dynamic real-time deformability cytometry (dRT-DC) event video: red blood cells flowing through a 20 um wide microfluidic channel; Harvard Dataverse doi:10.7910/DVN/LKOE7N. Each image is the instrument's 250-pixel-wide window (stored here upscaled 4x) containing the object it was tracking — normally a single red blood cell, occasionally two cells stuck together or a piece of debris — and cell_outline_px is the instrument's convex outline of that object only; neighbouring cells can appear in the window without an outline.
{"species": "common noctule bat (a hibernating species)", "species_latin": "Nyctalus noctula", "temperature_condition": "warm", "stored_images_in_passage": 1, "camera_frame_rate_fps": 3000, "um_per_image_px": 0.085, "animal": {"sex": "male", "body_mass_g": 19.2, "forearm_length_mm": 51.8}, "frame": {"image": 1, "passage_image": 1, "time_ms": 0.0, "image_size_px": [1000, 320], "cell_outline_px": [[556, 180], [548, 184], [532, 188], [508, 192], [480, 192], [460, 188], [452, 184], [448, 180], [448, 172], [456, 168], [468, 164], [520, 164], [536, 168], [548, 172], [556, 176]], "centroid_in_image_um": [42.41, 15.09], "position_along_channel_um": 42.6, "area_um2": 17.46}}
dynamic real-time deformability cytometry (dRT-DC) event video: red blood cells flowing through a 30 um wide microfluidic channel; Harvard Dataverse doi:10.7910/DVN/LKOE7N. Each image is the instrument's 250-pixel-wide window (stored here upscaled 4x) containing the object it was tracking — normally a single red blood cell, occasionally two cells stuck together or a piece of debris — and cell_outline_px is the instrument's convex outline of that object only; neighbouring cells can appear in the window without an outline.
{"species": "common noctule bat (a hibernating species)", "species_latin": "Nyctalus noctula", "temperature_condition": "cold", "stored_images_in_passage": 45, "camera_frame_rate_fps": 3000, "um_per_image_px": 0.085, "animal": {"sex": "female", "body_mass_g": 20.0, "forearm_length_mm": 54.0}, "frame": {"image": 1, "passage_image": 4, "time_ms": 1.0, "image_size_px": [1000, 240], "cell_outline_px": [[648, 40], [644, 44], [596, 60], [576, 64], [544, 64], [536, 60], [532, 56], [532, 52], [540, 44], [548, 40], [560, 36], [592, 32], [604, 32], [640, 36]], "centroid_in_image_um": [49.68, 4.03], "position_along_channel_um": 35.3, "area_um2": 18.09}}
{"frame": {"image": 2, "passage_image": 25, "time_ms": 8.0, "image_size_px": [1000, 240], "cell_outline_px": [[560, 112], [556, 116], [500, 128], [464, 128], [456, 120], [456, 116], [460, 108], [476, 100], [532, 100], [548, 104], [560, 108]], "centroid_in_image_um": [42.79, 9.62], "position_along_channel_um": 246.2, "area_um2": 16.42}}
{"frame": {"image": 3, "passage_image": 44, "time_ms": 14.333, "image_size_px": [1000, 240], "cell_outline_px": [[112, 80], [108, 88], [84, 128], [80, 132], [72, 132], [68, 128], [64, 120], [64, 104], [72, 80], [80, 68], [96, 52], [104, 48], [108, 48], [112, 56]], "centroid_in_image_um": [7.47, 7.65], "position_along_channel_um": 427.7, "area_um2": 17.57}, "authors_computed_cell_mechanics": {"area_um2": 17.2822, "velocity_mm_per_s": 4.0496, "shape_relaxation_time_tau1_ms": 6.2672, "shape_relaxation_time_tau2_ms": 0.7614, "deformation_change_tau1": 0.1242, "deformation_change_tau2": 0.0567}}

========================================================================

## WHAT IS EXPECTED
Copy out the whole listing exactly; please set it all down.

## EXERCISE ANSWER
dynamic real-time deformability cytometry (dRT-DC) event video: red blood cells flowing through a 20 um wide microfluidic channel; Harvard Dataverse doi:10.7910/DVN/LKOE7N. Each image is the instrument's 250-pixel-wide window (stored here upscaled 4x) containing the object it was tracking — normally a single red blood cell, occasionally two cells stuck together or a piece of debris — and cell_outline_px is the instrument's convex outline of that object only; neighbouring cells can appear in the window without an outline.
{"species": "common noctule bat (a hibernating species)", "species_latin": "Nyctalus noctula", "temperature_condition": "warm", "stored_images_in_passage": 1, "camera_frame_rate_fps": 3000, "um_per_image_px": 0.085, "animal": {"sex": "male", "body_mass_g": 19.2, "forearm_length_mm": 51.8}, "frame": {"image": 1, "passage_image": 1, "time_ms": 0.0, "image_size_px": [1000, 320], "cell_outline_px": [[556, 180], [548, 184], [532, 188], [508, 192], [480, 192], [460, 188], [452, 184], [448, 180], [448, 172], [456, 168], [468, 164], [520, 164], [536, 168], [548, 172], [556, 176]], "centroid_in_image_um": [42.41, 15.09], "position_along_channel_um": 42.6, "area_um2": 17.46}}
dynamic real-time deformability cytometry (dRT-DC) event video: red blood cells flowing through a 30 um wide microfluidic channel; Harvard Dataverse doi:10.7910/DVN/LKOE7N. Each image is the instrument's 250-pixel-wide window (stored here upscaled 4x) containing the object it was tracking — normally a single red blood cell, occasionally two cells stuck together or a piece of debris — and cell_outline_px is the instrument's convex outline of that object only; neighbouring cells can appear in the window without an outline.
{"species": "common noctule bat (a hibernating species)", "species_latin": "Nyctalus noctula", "temperature_condition": "cold", "stored_images_in_passage": 45, "camera_frame_rate_fps": 3000, "um_per_image_px": 0.085, "animal": {"sex": "female", "body_mass_g": 20.0, "forearm_length_mm": 54.0}, "frame": {"image": 1, "passage_image": 4, "time_ms": 1.0, "image_size_px": [1000, 240], "cell_outline_px": [[648, 40], [644, 44], [596, 60], [576, 64], [544, 64], [536, 60], [532, 56], [532, 52], [540, 44], [548, 40], [560, 36], [592, 32], [604, 32], [640, 36]], "centroid_in_image_um": [49.68, 4.03], "position_along_channel_um": 35.3, "area_um2": 18.09}}
{"frame": {"image": 2, "passage_image": 25, "time_ms": 8.0, "image_size_px": [1000, 240], "cell_outline_px": [[560, 112], [556, 116], [500, 128], [464, 128], [456, 120], [456, 116], [460, 108], [476, 100], [532, 100], [548, 104], [560, 108]], "centroid_in_image_um": [42.79, 9.62], "position_along_channel_um": 246.2, "area_um2": 16.42}}
{"frame": {"image": 3, "passage_image": 44, "time_ms": 14.333, "image_size_px": [1000, 240], "cell_outline_px": [[112, 80], [108, 88], [84, 128], [80, 132], [72, 132], [68, 128], [64, 120], [64, 104], [72, 80], [80, 68], [96, 52], [104, 48], [108, 48], [112, 56]], "centroid_in_image_um": [7.47, 7.65], "position_along_channel_um": 427.7, "area_um2": 17.57}, "authors_computed_cell_mechanics": {"area_um2": 17.2822, "velocity_mm_per_s": 4.0496, "shape_relaxation_time_tau1_ms": 6.2672, "shape_relaxation_time_tau2_ms": 0.7614, "deformation_change_tau1": 0.1242, "deformation_change_tau2": 0.0567}}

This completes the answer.